Despite its sympathies, it did receive some amount of praise from academics. Extremism scholar George Michael described it as an "excellent biography", while scholar Nicholas Goodrick-Clarke praised its comprehensiveness. The Village Voice said it was "readable" and that it did "sprinkle in some perspective", but that Pierce's ideas got "a lengthy hearing". Academic Brad Whitsel (one of the few people to have also interviewed Pierce), writing for Studies in Conflict & Terrorism, gave the book a mixed review. He noted it as the rare self-published book to "attract the attention of the academic community", and said that Griffin's portrait of Pierce's disparate career was well-done, but that the book was derailed by "frequent digressions" about Griffin's own experiences in lieu of more in depth analysis. He called the section on Pierce's Cosmotheist philosophy the most interesting, and praised Griffin's analysis of the philosophy's origins. He argued the author was "willing to leave many stones unturned", and particularly singled out the relative brevity of the discussion of Pierce's authored works and their influence on terrorist acts. Whitsel also said that Griffin mostly left Pierce's views unchallenged, which sometimes had interesting results but otherwise seemed basically autobiographical. Whitsel said that the book was largely uncritical, sometimes lacked perspective, and "[had] its shortcomings", but that it filled a gap as the first book-length work on Pierce, and was a book "worth reading" for scholars of extremism; Whitsel said it provided "an initial and fairly comprehensive 'portrait' of the most controversial actor associated with the contemporary American far right".

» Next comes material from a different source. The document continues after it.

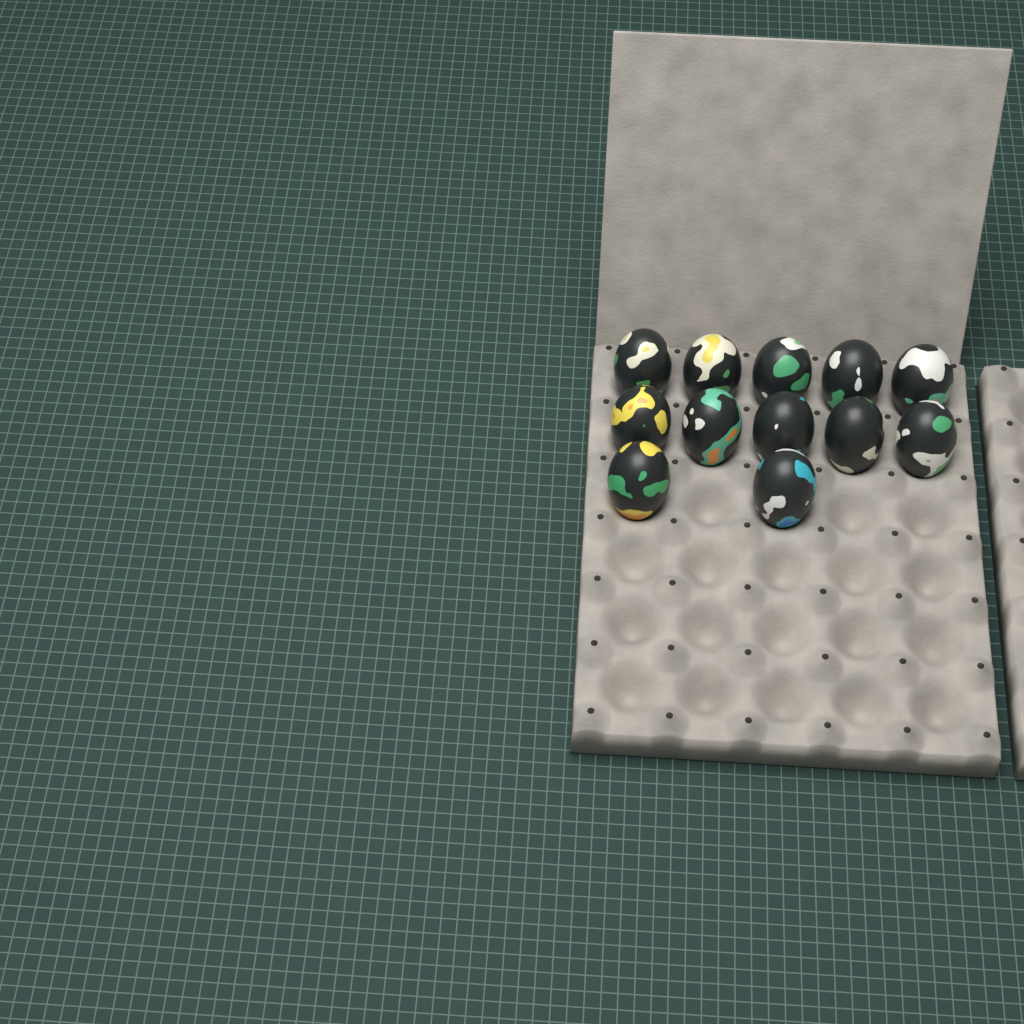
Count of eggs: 12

Despite its sympathy to Pierce, it is widely cited as a source for information about him. One analysis said of the work that it was largely factually accurate, but that it "has been widely recognized that Griffin’s biographical work is tinged by the author's own opinions" on him, and that it "largely accepts Pierce’s ideological self-identification and interpretation of events at face value". Stephen Kurczy noted it as "controversial", but drew details from the work. An encyclopedia entry on Pierce by William V. Moore noted it provided "many details on Pierce's life", but lacked "much critical analysis of the man and his organization". Pierce himself praised the book, and promoted it on his website. Neo-Nazis and white supremacists largely approved of the book, leaving positive reviews for it on many platforms.